Le travail de nuit n'est pas " un temps mort ", une parenthèse, dans l'accompagnement des résidents. Il contribue à la continuité de service et à la qualité de vie en veillant au bien-être et à la sécurité des résidents et du personnel. Une réflexion encore balbutiante voir inexistante pour nombre d'établissements.
La nuit en EHPAD, le temps oublié
" Les nuits en EHPAD sont peuplées de ceux qui ne dorment pas, de ceux qui dorment de façon séquentielle, de ceux qui ont peur, de ceux qui s'angoissent, de ceux qui viennent voir ce qui se passe en dehors de leur chambre, de ceux qui pensent que c'est le temps de la journée, de ce qui souffrent dans leur lit, de ceux qui ont besoin d'aide parce qu'ils sont souillés, de ceux qui tombent, de ceux qui crient, de ceux qui ont faim, de ceux qui veillent, travaillent, soignent... La nuit est un extrait de ce qui se joue le jour. La nuit est un concentré de ce qui est éprouvant. La nuit, la vie continue, moins diluée, moins accompagnée, enveloppée de nuit et de solitude. " Comme le souligne Mireille Trouilloud, psychologue clinicienne au Centre de Prévention des Alpes, la nuit est partie prenante du rythme de vie des résidents. Un moment de la vie à prendre en considération car il est, chez les personnes âgées dépendantes comme chez les enfants, un temps de résurgence des fragilités, des angoisses (peur de l'obscurité, du silence, de la solitude, de l'abandon, de la mort). Et pourtant, ce temps de vie est encore trop souvent oublié, peu valorisé dans le projet de vie personnalisé des résidents et dans le projet d'établissement. " Historiquement, le rôle des veilleurs de nuit se cantonnait au " gardiennage " des résidents. Il n'est pas sûr qu'avec le temps, et en dépit des évolutions notoires dans les pratiques des établissements d'accueil pour personnes âgées, la représentation de ce rôle ait tellement évolué. Il n'est pas neutre que le terme " veilleur de nuit " persiste, alors que le jour, on parle des soignants ", analyse Mireille Trouilloud.

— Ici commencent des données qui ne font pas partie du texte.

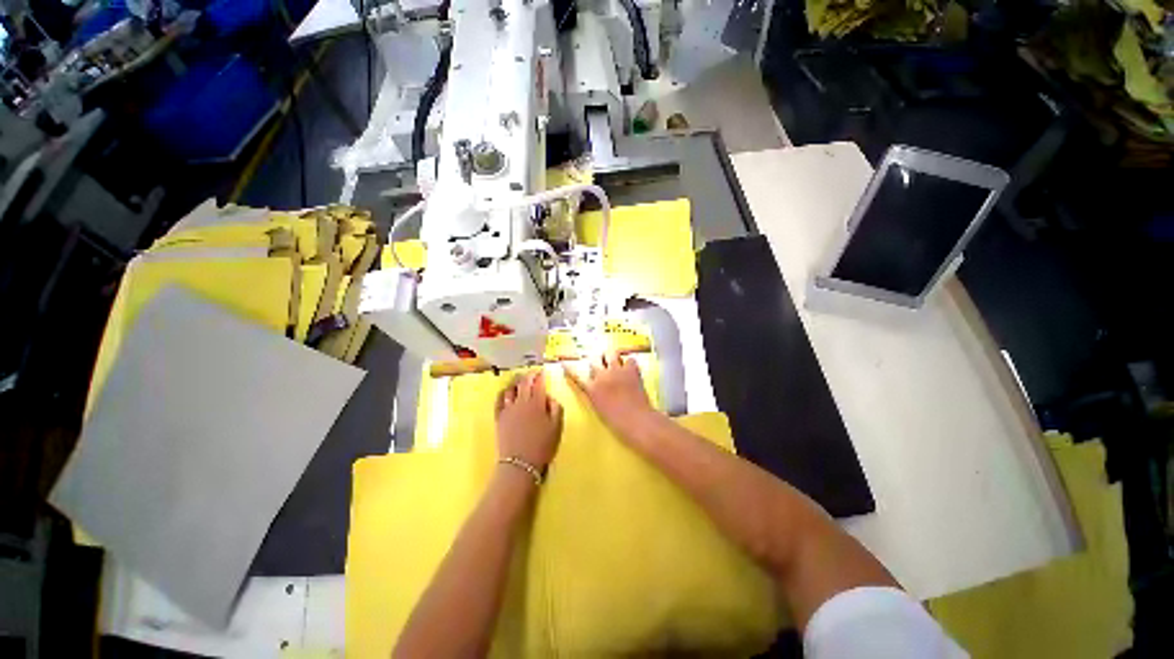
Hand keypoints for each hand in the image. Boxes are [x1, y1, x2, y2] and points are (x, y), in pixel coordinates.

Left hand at [495, 371, 562, 469]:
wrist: (520, 464)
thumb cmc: (543, 446)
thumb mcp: (557, 427)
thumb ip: (556, 409)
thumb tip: (550, 398)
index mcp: (538, 404)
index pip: (538, 384)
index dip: (540, 376)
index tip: (542, 372)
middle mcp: (522, 402)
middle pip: (524, 383)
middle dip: (528, 376)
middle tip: (532, 373)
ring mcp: (508, 409)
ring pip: (510, 389)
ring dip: (515, 382)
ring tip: (519, 381)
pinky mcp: (499, 417)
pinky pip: (499, 400)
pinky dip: (502, 393)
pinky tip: (505, 392)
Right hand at [564, 351, 661, 444]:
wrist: (637, 420)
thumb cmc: (617, 422)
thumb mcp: (599, 409)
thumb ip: (594, 396)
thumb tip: (594, 388)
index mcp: (592, 389)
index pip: (576, 375)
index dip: (569, 368)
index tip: (563, 362)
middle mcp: (602, 376)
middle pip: (593, 360)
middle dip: (595, 360)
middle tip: (599, 362)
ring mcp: (617, 371)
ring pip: (610, 353)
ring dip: (611, 356)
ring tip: (613, 359)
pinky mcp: (632, 370)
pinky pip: (629, 359)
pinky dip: (629, 362)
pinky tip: (630, 367)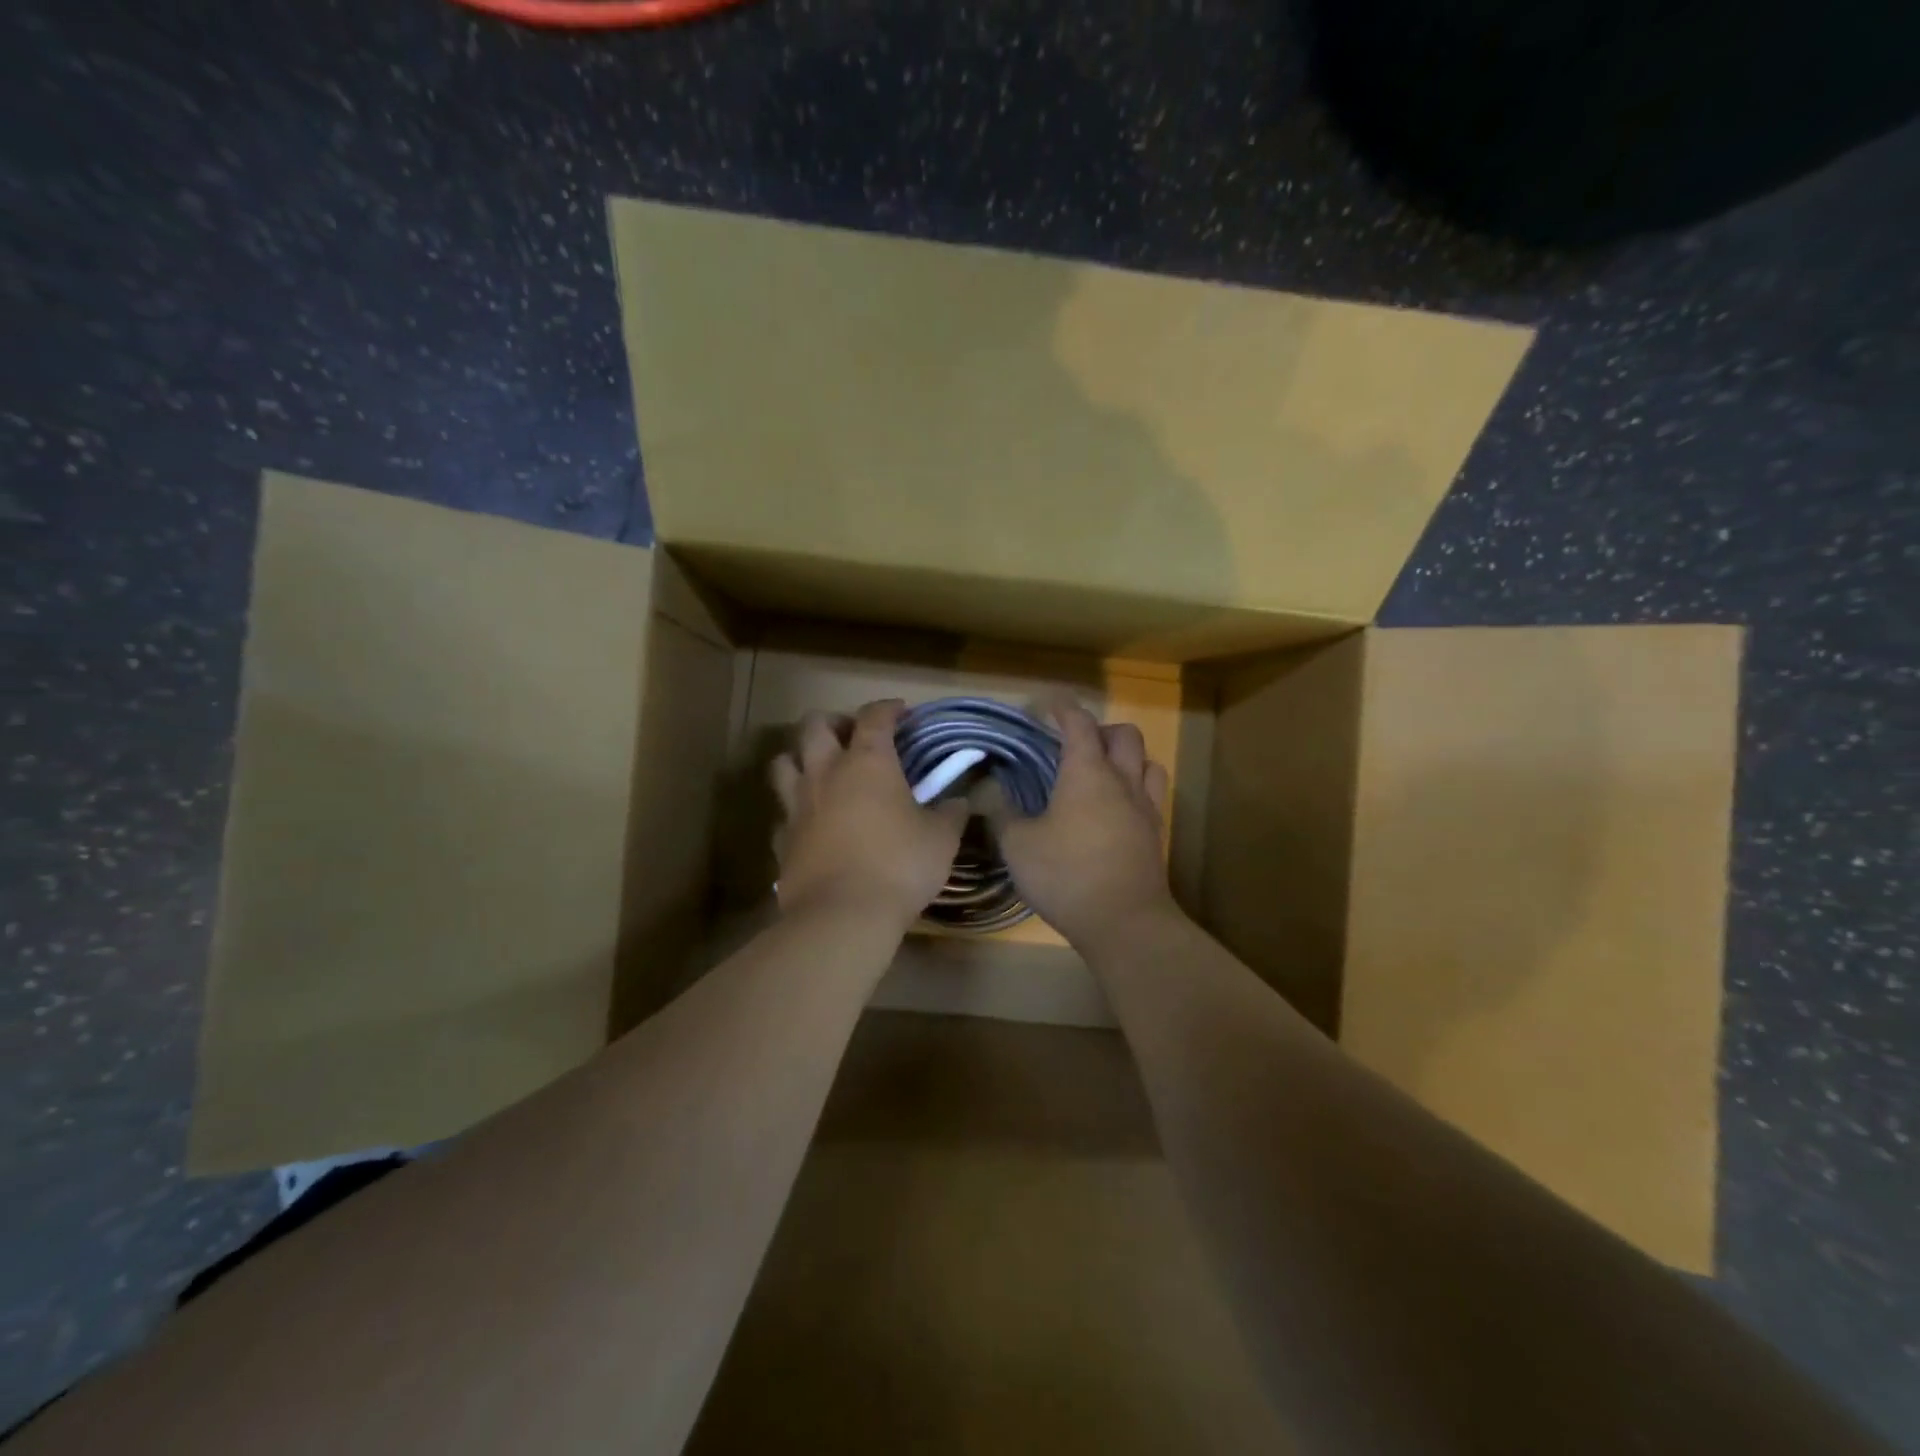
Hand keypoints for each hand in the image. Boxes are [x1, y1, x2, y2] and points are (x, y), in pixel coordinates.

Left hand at [770, 699, 968, 930]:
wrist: (843, 915)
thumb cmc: (899, 865)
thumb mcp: (940, 839)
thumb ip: (950, 814)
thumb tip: (961, 801)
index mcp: (867, 762)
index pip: (875, 716)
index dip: (888, 708)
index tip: (902, 712)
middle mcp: (826, 773)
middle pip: (814, 726)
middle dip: (834, 721)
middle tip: (853, 735)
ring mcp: (798, 805)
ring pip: (783, 762)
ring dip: (801, 757)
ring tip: (821, 770)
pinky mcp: (783, 840)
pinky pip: (783, 813)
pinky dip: (795, 810)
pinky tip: (811, 822)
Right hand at [987, 701, 1176, 951]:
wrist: (1125, 921)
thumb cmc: (1066, 875)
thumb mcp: (1018, 845)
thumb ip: (1002, 813)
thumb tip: (989, 791)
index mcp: (1087, 772)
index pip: (1078, 723)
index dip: (1062, 709)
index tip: (1047, 706)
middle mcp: (1122, 780)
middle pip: (1124, 735)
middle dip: (1100, 729)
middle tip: (1075, 744)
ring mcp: (1145, 807)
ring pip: (1146, 761)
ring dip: (1126, 757)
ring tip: (1102, 772)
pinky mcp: (1155, 834)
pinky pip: (1151, 794)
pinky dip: (1135, 787)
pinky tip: (1116, 808)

Penser le travail soignant nocturne
Les directeurs d'EHPAD doivent également avoir conscience des difficultés occasionnées par la charge psychique, la pénibilité de certaines situations (troubles du sommeil, insomnies, agitation, agressivité, déambulation, risques de chutes nocturnes, gestion de la douleur, de l'incontinence, de la sexualité, des urgences médicales, ou de la fin de vie...) et l'isolement professionnel des équipes de nuit. " Pour les professionnels intervenant en établissement, il peut être aussi très angoissant de se retrouver dans un couloir sombre face à un résident déambulant qu'on ne connaît pas forcément bien. L'intervenant de nuit a une relation encore plus rapprochée avec la personne âgée, parce que les mêmes soins dispensés le jour ou la nuit n'ont pas la même signification, ne sont pas vécus de la même façon. La nuit, les professionnels touchent encore de plus près à l'intimité de la personne, et doivent donc être doublement vigilants sur tous les soins prodigués ", rappelle Mireille Trouilloud. L'accompagnement de nuit ne se résume donc pas à la surveillance des résidents après les avoir couchés. Les EHPAD doivent penser le travail soignant nocturne et l'articuler avec les soins et l'activité sociale diurnes. Ce qui implique le développement de compétences spécifiques et de savoir-être afin de répondre aux besoins des résidents et faire face aux situations d'urgence. Une réflexion indispensable à amorcer dans les EHPAD.